(1.) THIS case was referred to this Bench by my brother Soni for a consideration of the point whether a revision petition is competent in the circumstances.
(2.) THE facts briefly are that on 9-3-1951, a Police party patrolling the area near the Indian border in Amritsar District took into possession a quantity of 'tilla' (gold lace) and four horses from a deserted place near a house. The Police party suspected that the gold lace had been collected at this place with the object of its. being smuggled out to Pakistan and the horses were intended for the persons who were to smuggle the gold lace to Pakistan. Nobody at the moment claimed the horses or the gold lace and they were kept by the Police as unclaimed property. On the 15th of march four persons, who are the petitioners before us, made five different applications to a magistrate at Amritsar claiming that the gold lace and the horses belonged to them and praying for the restoration of these things. The Magistrate called for a report from the Police and took evidence in support of the claim made by the petitioners. The Police were also allowed to produce witnesses. After considering the evidence produced by both parties the Magistrate came to the conclusion that the claim of the petitioners had not been substantiated. He, therefore, ordered that the horses and the gold lace should be forfeited to Government. The concluding portion of his order reads as follows : "therefore, the property in question is unclaimed and must be forfeited to the Government. Accordingly it is ordered that the four horses and the 'tilla' in question are forfeited and shall be auctioned in due course and the amount to be deposited in the Government Treasury. But the forfeited articles, i. e. the horses and 'tilla', are to remain as they are till the time for appeal against this order has expired. " no appeal was preferred against this order by the petitioners who were obviously the aggrieved parties, but a revision petition was presented directly to this Court, and the question at once arose whether in view of the wording of Section 524, Criminal P. C. , which provides for an appeal, a revision petition lies directly to this Court.

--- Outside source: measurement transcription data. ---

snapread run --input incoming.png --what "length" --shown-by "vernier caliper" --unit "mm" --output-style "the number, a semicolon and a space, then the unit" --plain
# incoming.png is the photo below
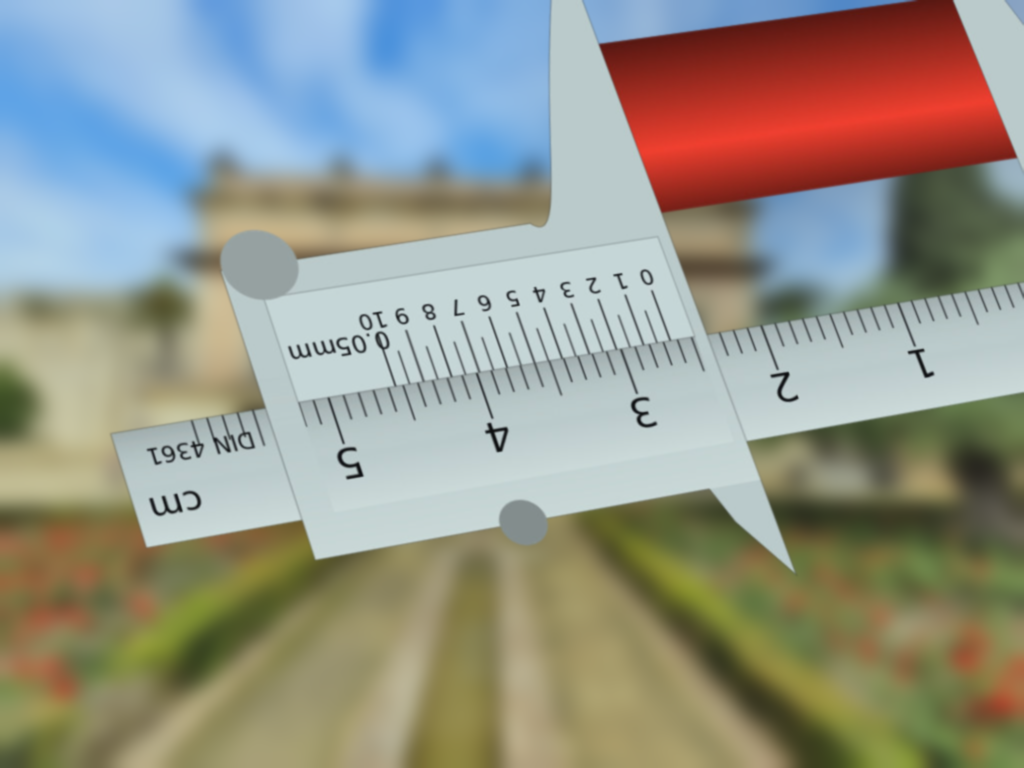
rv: 26.5; mm
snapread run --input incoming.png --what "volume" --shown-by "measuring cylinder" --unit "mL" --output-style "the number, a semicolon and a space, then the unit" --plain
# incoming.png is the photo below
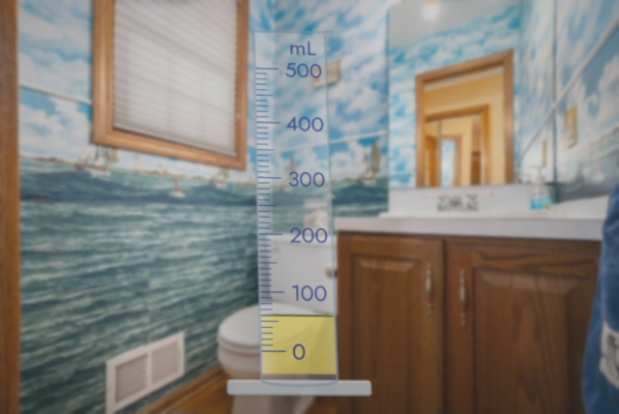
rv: 60; mL
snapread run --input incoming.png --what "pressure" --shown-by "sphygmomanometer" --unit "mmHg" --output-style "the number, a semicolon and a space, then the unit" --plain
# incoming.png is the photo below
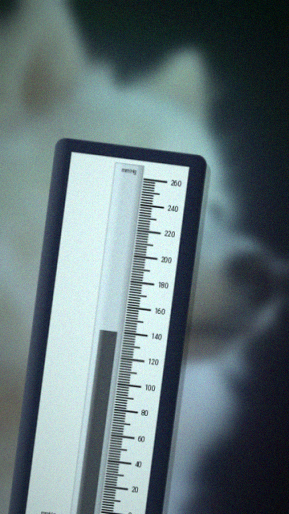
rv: 140; mmHg
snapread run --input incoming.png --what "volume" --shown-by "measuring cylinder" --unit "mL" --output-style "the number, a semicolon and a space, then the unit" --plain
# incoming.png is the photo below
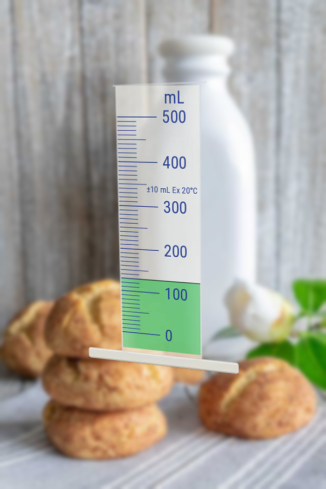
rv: 130; mL
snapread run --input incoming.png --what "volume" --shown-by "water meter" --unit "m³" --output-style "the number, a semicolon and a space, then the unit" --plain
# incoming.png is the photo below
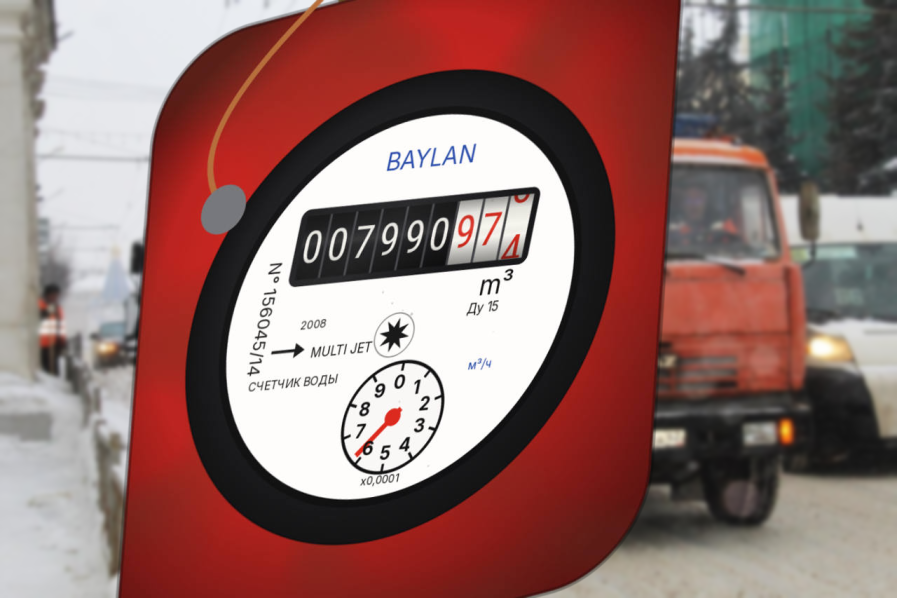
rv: 7990.9736; m³
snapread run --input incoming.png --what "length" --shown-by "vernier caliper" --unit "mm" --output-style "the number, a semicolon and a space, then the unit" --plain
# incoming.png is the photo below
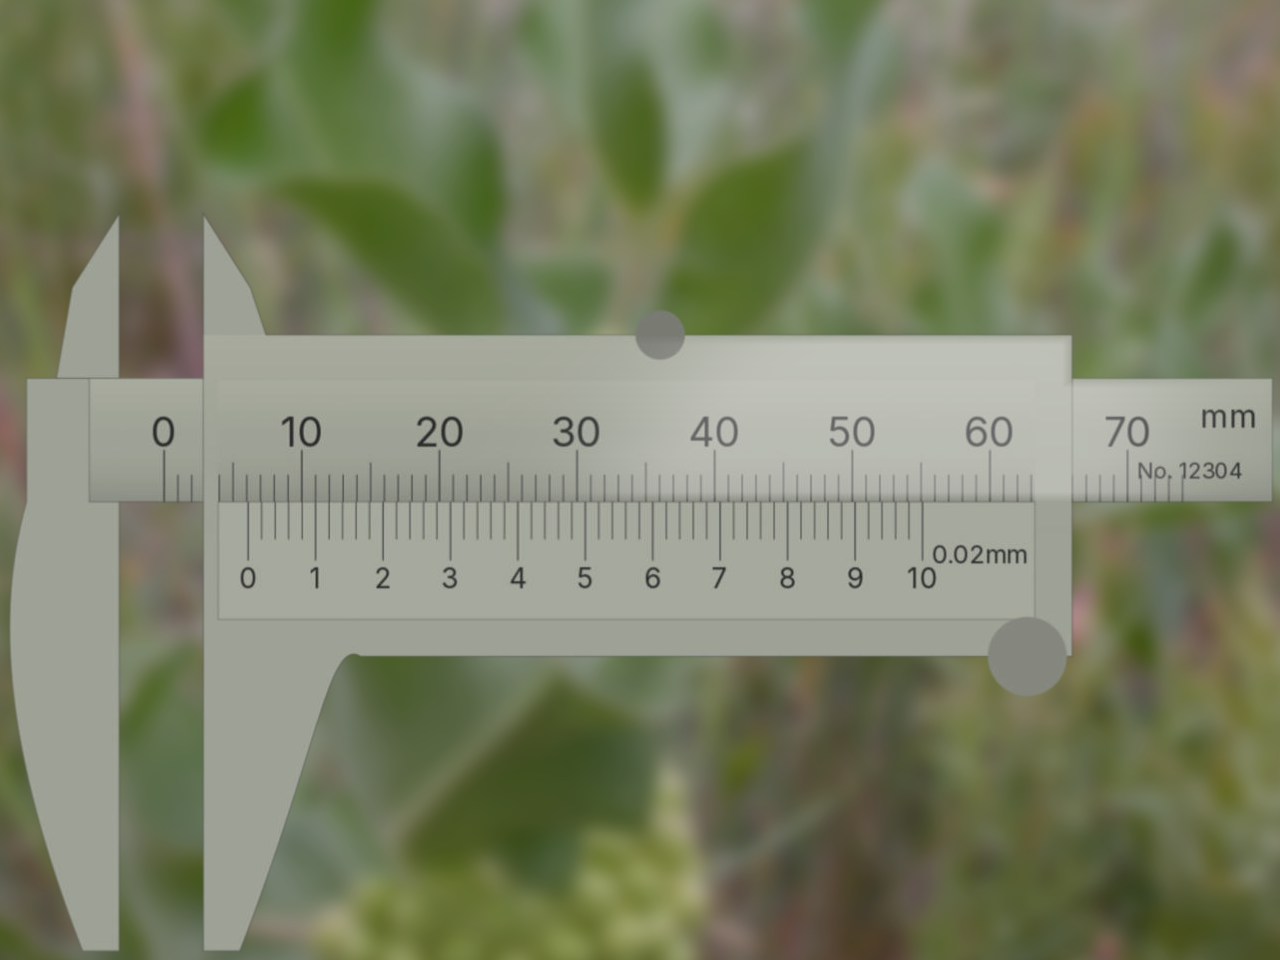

(3.) MR. Grover, who appeared on behalf of the petitioners, contended that the order of the trial magistrate was not an order under Section 524, Criminal P. C. , but an order under Section 523, and as orders under Section 523 were not appealable, the only way in which their correctness could be challenged was by way of revision. Another argument raised by him was that the magistrate had been guilty of a material irregularity of procedure and that, therefore, even though an appeal lay against the final order a revision petition was competent in order to set right the procedural irregularity.